Dataset entries

┄┄┄┄┄┄┄┄┄┄

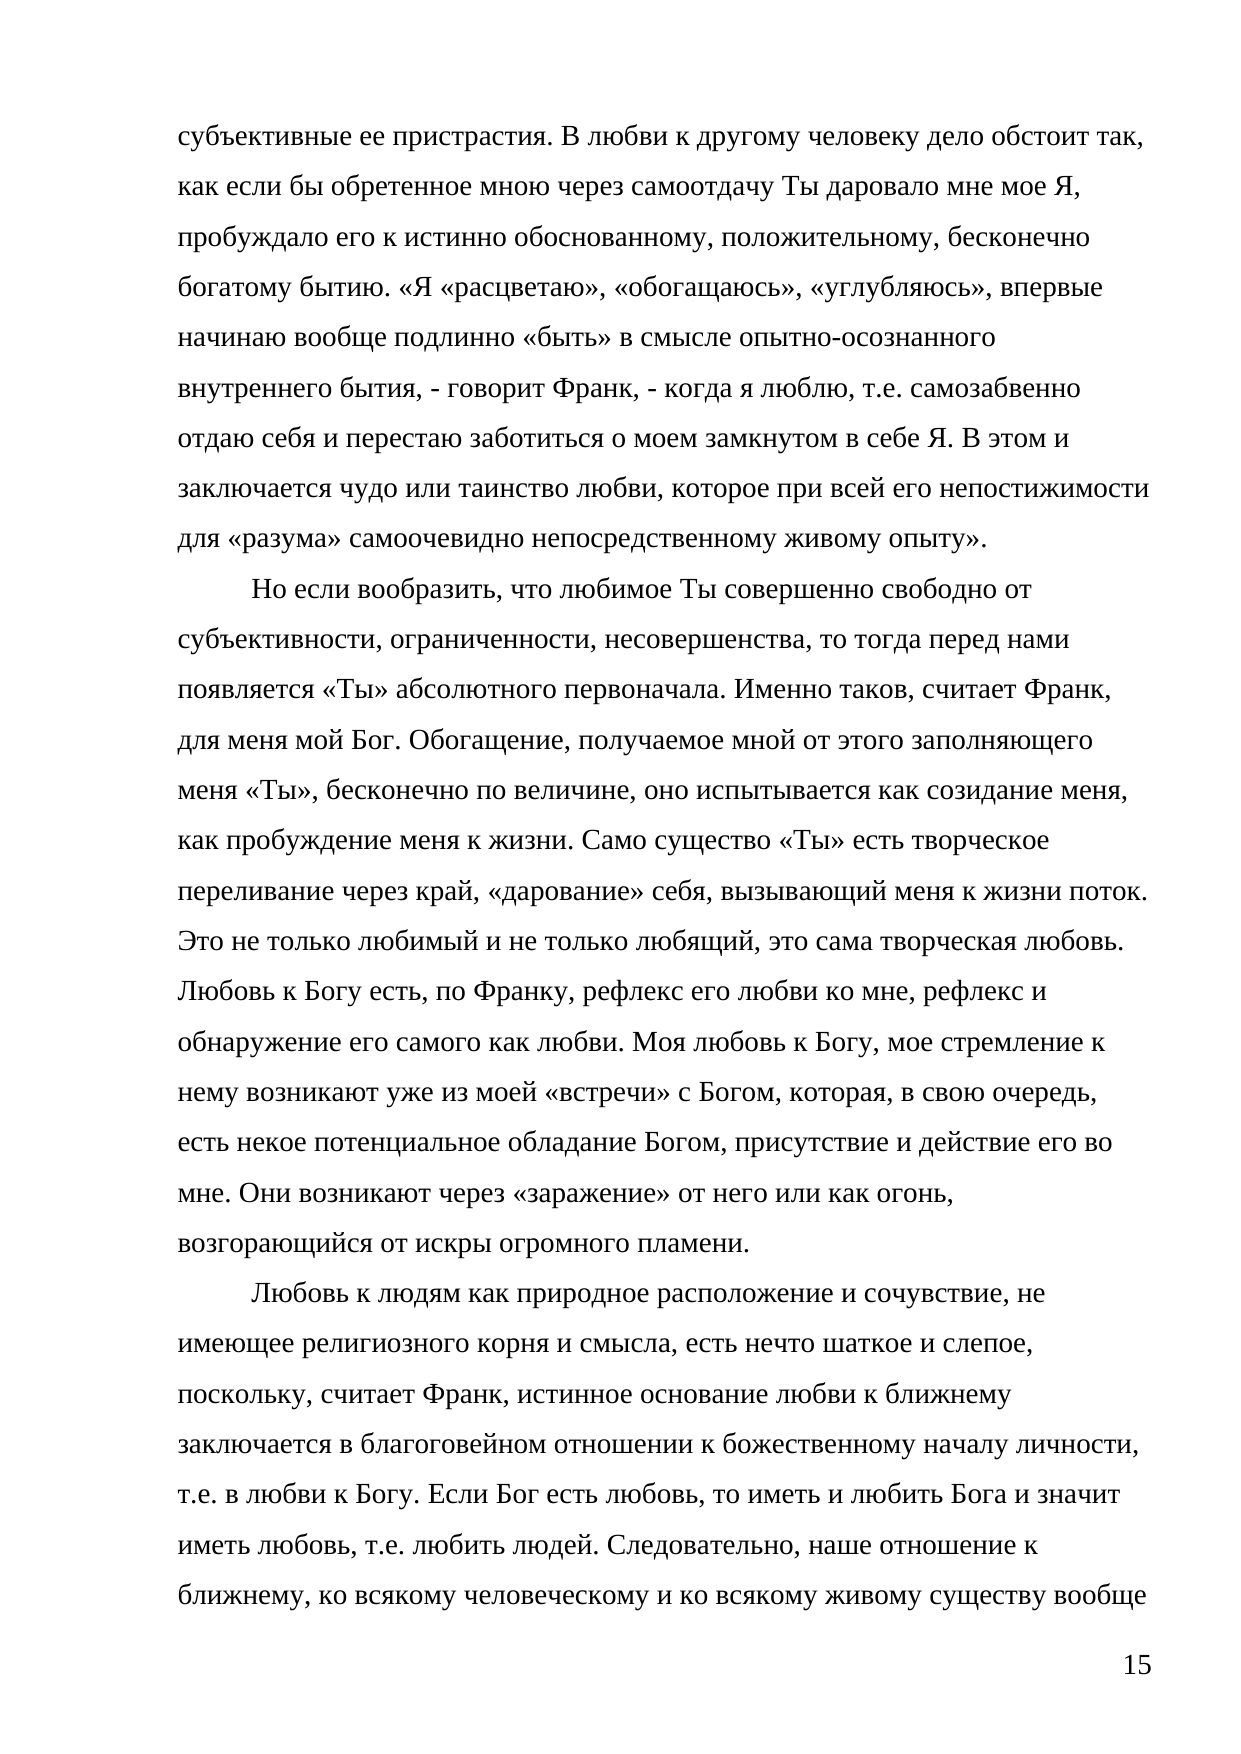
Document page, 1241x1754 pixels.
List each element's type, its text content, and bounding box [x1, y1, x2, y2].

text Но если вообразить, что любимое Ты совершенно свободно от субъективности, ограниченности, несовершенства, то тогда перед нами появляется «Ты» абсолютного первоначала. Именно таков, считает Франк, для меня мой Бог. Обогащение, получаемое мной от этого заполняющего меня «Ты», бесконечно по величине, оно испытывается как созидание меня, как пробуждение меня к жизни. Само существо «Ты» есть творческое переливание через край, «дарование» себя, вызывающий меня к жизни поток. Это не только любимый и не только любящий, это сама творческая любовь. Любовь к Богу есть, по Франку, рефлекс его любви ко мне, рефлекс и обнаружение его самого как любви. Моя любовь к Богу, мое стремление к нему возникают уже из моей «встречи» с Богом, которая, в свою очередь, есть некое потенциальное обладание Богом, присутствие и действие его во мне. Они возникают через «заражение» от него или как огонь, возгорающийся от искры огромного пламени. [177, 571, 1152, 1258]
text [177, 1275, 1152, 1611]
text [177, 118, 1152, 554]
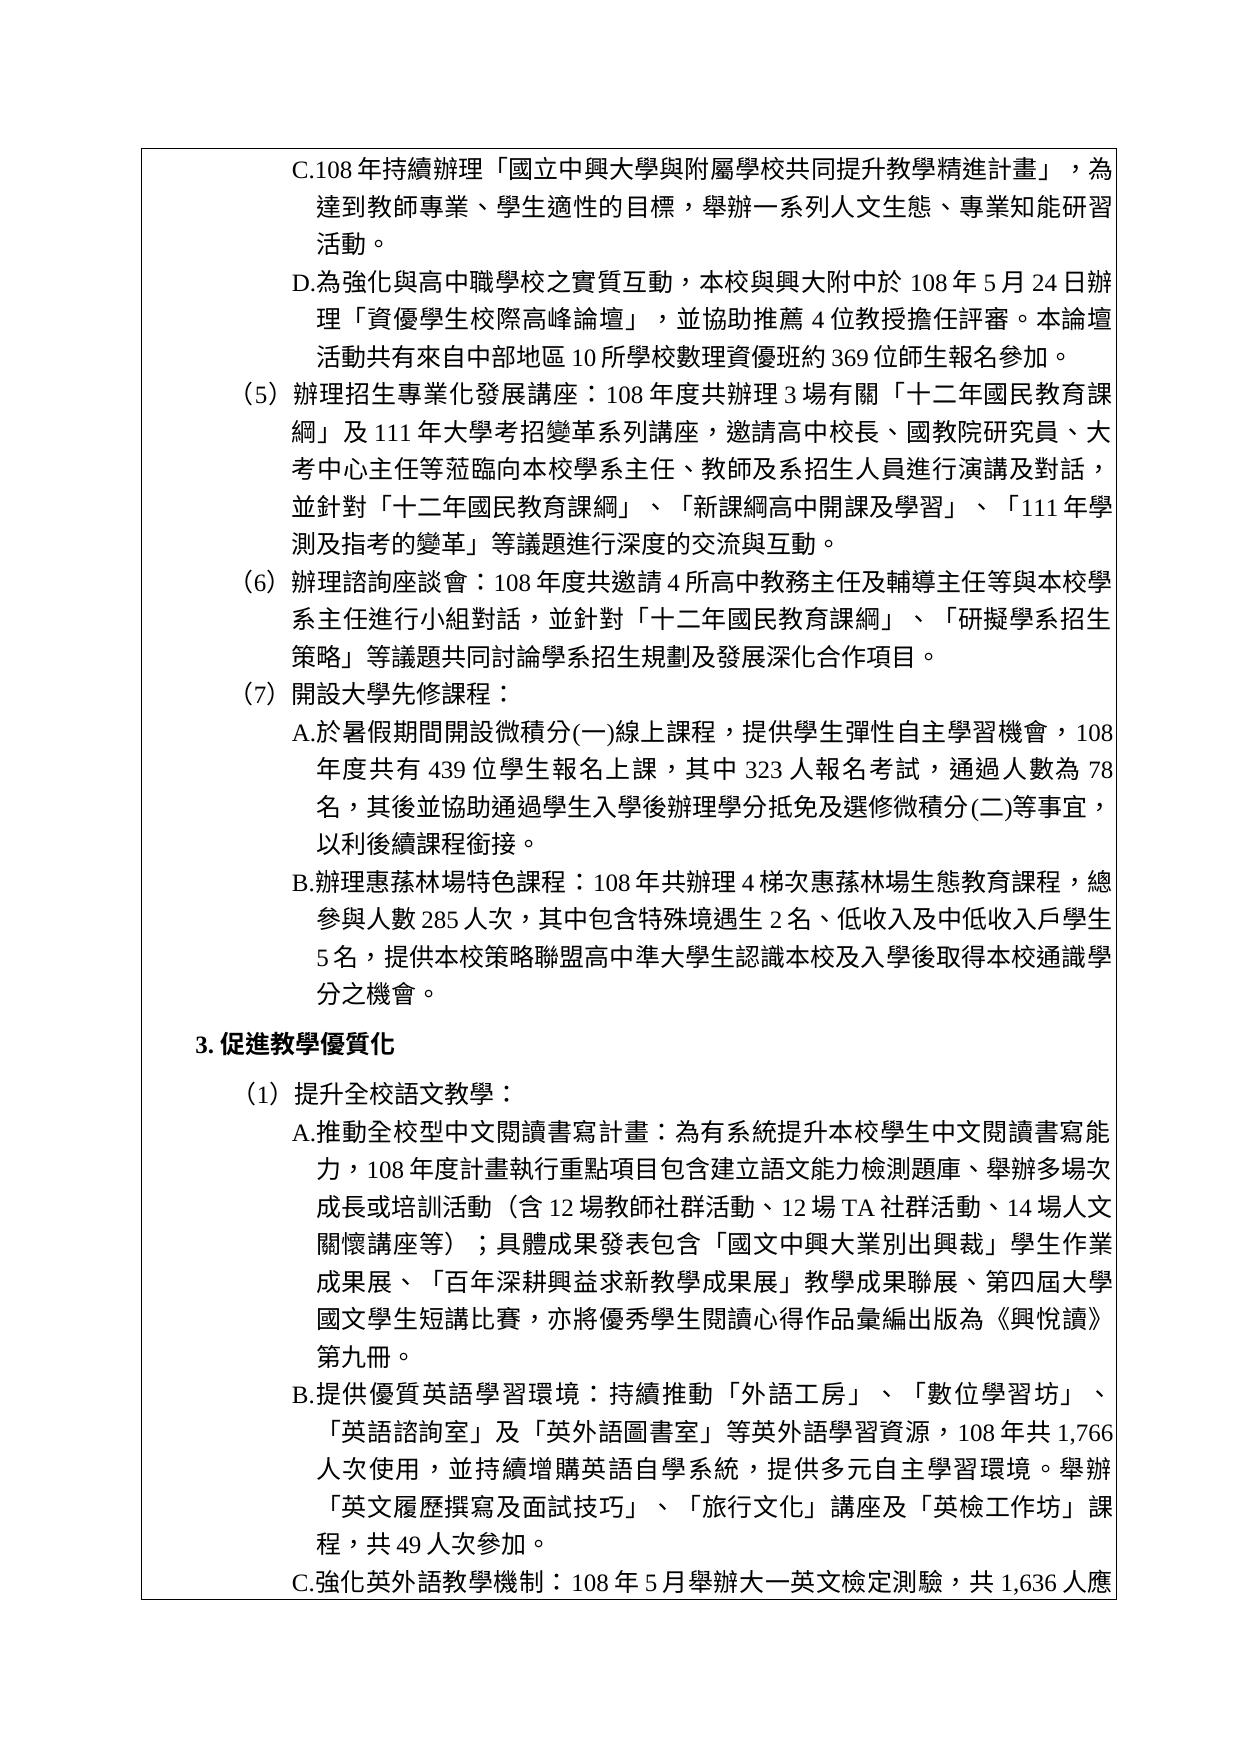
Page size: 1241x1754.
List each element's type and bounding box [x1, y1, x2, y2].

┄┄┄┄┄┄┄┄┄┄

Once the line containing "text [177, 118, 1152, 554]" is found, transcribe it and every line after it to the end of the records, exactly and with no pictures.

text [177, 118, 1152, 554]
Page size: 1241x1754.
List each element's type and bounding box [x1, y1, x2, y2].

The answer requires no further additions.